→ **Reading passage**:
# Calling all designers, I need your help!



## Coldduck22 (Sep 27, 2011)

Hello all. I am in search of a designer or designers that work on a price per design basis. I would need full rights to all of the designs to sell on my t-shirt site. I’m looking for a total of 10-15 great eye catching designs that would fit within my “niche” customer base. Price is also an issue since I am on a very limited budget at this time.
Here is the catch, the text on the designs needs to be customizable meaning changed easily by the buyer on my site. I don’t really want to get in the replacement of the text on the design or even font changes just yet. Right now I’m just concerned with changing the text itself. 
The finished orders will be sent to a DTG fulfillment service so the final product after customization needs to be compatible with the printers desires (file format, transparency etc.) 
If you are interested, shoot me a pm and we can talk about the details. Thanks in advance!


----------



## kimura-mma (Jul 26, 2008)

What kind of designs are you looking for?


----------



## LucindaG. (Jul 2, 2009)

Hi we do custom Graphics, fulfillment and are a DTG printer. check out our site
personalized t shirts make your own t shirts direct to garment printer
Give us call I'm sure we can fit you needs.


----------



## grcd (Jan 29, 2012)

View my portfolio and contact me if you are still interested.
Thanks.


----------



## miktoxic (Feb 21, 2008)

grcd said:


> View my portfolio and contact me if you are still interested.
> Thanks.


garry you've gotta throw up a link to your portfolio site.


----------



## hotvector (Jan 27, 2012)

yes.i am graphic designer,i have interest in you works,this is my websites www.hotvector.com,
www.greatdigitizing.com, so if you have free time,we can talk details.


----------



## grcd (Jan 29, 2012)

→ **Requirement a**:
Copy the rows below word for word, starting at the line that contains "country: GB" and ending after the line that contains "latitude: -23.8077".

→ **Supplied records**:
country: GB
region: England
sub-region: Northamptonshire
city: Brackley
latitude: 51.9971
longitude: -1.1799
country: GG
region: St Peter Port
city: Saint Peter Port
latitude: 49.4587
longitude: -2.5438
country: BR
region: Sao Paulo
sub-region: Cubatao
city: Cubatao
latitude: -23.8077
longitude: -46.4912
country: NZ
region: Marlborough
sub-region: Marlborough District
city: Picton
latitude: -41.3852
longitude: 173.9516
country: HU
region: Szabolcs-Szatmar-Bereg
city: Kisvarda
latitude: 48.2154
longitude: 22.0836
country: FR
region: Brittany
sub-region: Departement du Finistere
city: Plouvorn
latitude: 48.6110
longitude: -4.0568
* * *
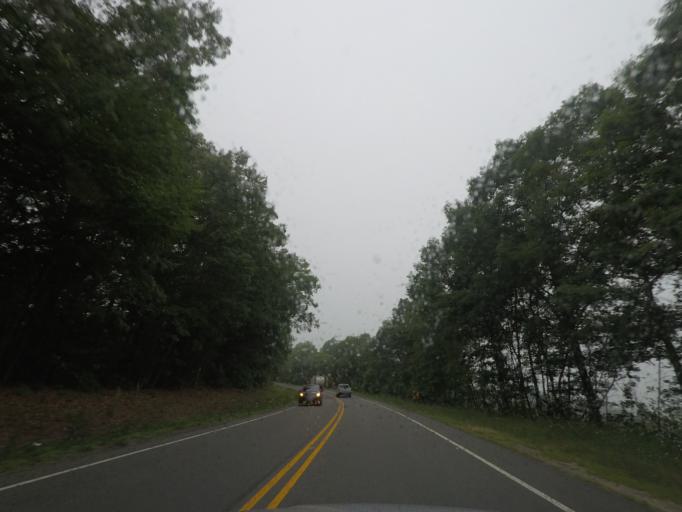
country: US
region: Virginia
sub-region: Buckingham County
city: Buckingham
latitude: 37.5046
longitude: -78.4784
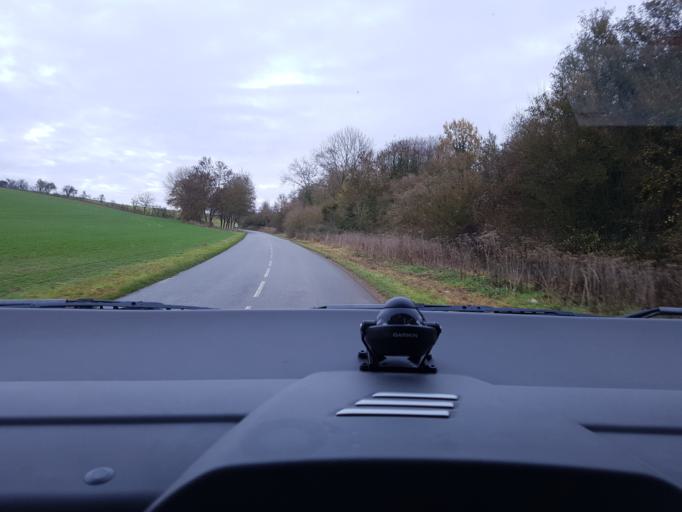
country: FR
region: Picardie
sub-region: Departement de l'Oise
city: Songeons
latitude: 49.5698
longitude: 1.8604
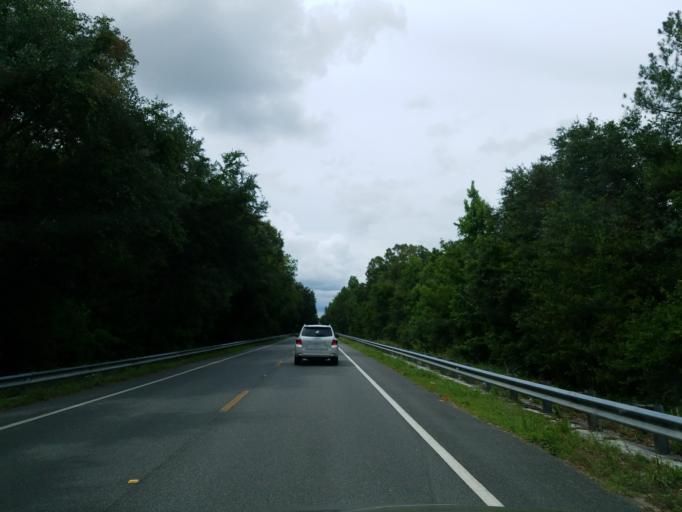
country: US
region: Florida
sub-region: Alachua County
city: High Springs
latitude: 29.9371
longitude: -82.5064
---
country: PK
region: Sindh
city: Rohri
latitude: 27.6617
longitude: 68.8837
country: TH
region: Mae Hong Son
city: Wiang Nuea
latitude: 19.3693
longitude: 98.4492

→ **Requirement b**:
In the forum thread, how many designs does the original poster want in total?

→ **Complete output a**:
country: GB
region: England
sub-region: Northamptonshire
city: Brackley
latitude: 51.9971
longitude: -1.1799
country: GG
region: St Peter Port
city: Saint Peter Port
latitude: 49.4587
longitude: -2.5438
country: BR
region: Sao Paulo
sub-region: Cubatao
city: Cubatao
latitude: -23.8077

→ **Complete output b**:
10-15 designs.